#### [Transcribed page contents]
——————————
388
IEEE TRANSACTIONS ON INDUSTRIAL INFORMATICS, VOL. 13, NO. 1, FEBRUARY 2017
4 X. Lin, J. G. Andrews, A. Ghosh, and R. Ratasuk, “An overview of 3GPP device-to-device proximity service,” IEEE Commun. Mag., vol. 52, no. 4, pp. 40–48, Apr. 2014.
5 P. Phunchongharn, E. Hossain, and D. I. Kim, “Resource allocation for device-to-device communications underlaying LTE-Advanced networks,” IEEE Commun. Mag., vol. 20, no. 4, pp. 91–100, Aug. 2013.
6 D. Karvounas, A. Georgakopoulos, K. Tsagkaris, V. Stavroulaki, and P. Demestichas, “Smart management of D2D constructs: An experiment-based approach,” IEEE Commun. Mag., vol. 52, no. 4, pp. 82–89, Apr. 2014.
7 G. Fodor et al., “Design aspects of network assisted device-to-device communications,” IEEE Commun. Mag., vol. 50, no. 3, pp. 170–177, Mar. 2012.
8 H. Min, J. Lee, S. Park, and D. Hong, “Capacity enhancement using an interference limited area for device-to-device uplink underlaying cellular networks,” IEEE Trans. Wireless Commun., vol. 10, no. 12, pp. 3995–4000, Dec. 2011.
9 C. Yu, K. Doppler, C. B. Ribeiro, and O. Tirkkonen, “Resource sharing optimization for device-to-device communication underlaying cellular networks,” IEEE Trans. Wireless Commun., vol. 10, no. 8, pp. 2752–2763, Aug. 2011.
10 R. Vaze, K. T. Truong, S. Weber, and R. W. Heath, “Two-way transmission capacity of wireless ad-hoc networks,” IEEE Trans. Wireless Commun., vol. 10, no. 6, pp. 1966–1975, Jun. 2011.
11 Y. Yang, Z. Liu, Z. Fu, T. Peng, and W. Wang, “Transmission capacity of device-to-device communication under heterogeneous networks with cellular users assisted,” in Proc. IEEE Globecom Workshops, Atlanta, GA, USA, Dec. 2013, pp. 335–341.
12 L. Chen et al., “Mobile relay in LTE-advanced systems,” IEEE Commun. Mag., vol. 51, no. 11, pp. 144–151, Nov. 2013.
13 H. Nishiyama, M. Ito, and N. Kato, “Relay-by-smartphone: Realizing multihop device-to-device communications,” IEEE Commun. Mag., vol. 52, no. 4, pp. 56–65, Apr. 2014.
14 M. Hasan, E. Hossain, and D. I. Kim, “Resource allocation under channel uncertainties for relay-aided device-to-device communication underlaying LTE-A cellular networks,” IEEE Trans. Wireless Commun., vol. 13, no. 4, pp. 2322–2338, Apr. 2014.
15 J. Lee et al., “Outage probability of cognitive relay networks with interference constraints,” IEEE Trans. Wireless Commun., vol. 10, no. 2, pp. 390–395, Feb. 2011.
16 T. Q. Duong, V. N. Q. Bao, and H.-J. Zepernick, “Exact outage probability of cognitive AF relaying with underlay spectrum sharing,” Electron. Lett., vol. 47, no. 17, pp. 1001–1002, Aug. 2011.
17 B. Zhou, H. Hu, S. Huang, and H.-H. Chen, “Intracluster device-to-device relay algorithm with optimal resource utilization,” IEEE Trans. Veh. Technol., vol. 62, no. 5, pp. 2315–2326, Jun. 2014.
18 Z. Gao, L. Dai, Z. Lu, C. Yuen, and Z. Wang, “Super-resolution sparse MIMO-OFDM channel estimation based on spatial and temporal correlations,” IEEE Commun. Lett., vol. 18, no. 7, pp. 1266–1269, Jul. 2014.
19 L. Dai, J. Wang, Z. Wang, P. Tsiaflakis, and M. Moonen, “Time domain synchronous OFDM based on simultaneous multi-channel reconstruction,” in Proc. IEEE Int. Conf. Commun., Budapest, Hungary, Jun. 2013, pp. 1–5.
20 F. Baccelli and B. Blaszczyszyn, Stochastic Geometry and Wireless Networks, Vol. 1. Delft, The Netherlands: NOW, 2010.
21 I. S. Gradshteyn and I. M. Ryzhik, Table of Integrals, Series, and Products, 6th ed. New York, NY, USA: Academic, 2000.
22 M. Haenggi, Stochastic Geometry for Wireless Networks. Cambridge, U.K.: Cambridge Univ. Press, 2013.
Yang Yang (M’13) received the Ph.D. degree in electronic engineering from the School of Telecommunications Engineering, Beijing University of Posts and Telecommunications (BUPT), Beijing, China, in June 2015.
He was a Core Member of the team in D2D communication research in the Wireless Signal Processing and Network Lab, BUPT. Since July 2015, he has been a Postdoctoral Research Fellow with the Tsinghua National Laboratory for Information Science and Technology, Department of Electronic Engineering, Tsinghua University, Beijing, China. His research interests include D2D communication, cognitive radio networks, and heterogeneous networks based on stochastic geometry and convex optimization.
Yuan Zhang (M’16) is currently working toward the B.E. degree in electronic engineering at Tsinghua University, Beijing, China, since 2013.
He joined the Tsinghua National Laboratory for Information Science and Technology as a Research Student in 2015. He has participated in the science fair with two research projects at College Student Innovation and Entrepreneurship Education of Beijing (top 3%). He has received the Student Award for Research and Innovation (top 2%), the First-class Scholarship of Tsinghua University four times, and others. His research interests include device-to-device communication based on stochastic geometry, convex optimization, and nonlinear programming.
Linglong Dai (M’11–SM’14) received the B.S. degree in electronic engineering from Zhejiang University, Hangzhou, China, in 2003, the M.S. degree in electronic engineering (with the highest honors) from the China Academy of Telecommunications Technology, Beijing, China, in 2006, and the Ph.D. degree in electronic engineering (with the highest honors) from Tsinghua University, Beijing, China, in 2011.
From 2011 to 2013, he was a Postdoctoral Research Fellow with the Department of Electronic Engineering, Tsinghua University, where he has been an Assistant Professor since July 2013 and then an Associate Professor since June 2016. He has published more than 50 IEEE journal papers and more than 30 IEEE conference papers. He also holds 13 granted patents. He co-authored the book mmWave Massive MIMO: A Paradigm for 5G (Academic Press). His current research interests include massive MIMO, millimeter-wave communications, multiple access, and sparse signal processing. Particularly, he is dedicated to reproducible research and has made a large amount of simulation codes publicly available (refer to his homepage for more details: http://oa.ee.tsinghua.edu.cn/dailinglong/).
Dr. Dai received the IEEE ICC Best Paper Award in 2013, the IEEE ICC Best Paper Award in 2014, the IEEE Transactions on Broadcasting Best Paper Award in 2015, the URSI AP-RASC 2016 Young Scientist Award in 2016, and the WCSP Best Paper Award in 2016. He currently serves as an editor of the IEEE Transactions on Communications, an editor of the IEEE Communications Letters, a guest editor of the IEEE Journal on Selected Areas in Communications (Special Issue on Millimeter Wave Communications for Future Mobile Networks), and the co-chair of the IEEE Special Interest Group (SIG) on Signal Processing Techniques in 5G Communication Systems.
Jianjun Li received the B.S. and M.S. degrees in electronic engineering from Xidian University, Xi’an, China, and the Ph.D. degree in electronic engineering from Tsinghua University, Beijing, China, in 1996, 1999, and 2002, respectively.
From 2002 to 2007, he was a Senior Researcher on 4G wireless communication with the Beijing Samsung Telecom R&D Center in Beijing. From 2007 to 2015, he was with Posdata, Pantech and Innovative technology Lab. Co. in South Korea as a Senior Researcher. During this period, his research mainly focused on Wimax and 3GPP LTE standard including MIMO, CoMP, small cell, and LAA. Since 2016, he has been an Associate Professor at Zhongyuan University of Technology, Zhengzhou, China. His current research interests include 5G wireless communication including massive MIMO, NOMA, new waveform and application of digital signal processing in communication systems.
——————————
#### [TASK ITEM]
Above are records; repeat only the lines starting at the line with "7 G. Fodor et" and ending at the line with "14 M. Hasan, E.", exactly as they appear, both included.

#### [WRITTEN SOLUTION]
7 G. Fodor et al., “Design aspects of network assisted device-to-device communications,” IEEE Commun. Mag., vol. 50, no. 3, pp. 170–177, Mar. 2012.
8 H. Min, J. Lee, S. Park, and D. Hong, “Capacity enhancement using an interference limited area for device-to-device uplink underlaying cellular networks,” IEEE Trans. Wireless Commun., vol. 10, no. 12, pp. 3995–4000, Dec. 2011.
9 C. Yu, K. Doppler, C. B. Ribeiro, and O. Tirkkonen, “Resource sharing optimization for device-to-device communication underlaying cellular networks,” IEEE Trans. Wireless Commun., vol. 10, no. 8, pp. 2752–2763, Aug. 2011.
10 R. Vaze, K. T. Truong, S. Weber, and R. W. Heath, “Two-way transmission capacity of wireless ad-hoc networks,” IEEE Trans. Wireless Commun., vol. 10, no. 6, pp. 1966–1975, Jun. 2011.
11 Y. Yang, Z. Liu, Z. Fu, T. Peng, and W. Wang, “Transmission capacity of device-to-device communication under heterogeneous networks with cellular users assisted,” in Proc. IEEE Globecom Workshops, Atlanta, GA, USA, Dec. 2013, pp. 335–341.
12 L. Chen et al., “Mobile relay in LTE-advanced systems,” IEEE Commun. Mag., vol. 51, no. 11, pp. 144–151, Nov. 2013.
13 H. Nishiyama, M. Ito, and N. Kato, “Relay-by-smartphone: Realizing multihop device-to-device communications,” IEEE Commun. Mag., vol. 52, no. 4, pp. 56–65, Apr. 2014.
14 M. Hasan, E. Hossain, and D. I. Kim, “Resource allocation under channel uncertainties for relay-aided device-to-device communication underlaying LTE-A cellular networks,” IEEE Trans. Wireless Commun., vol. 13, no. 4, pp. 2322–2338, Apr. 2014.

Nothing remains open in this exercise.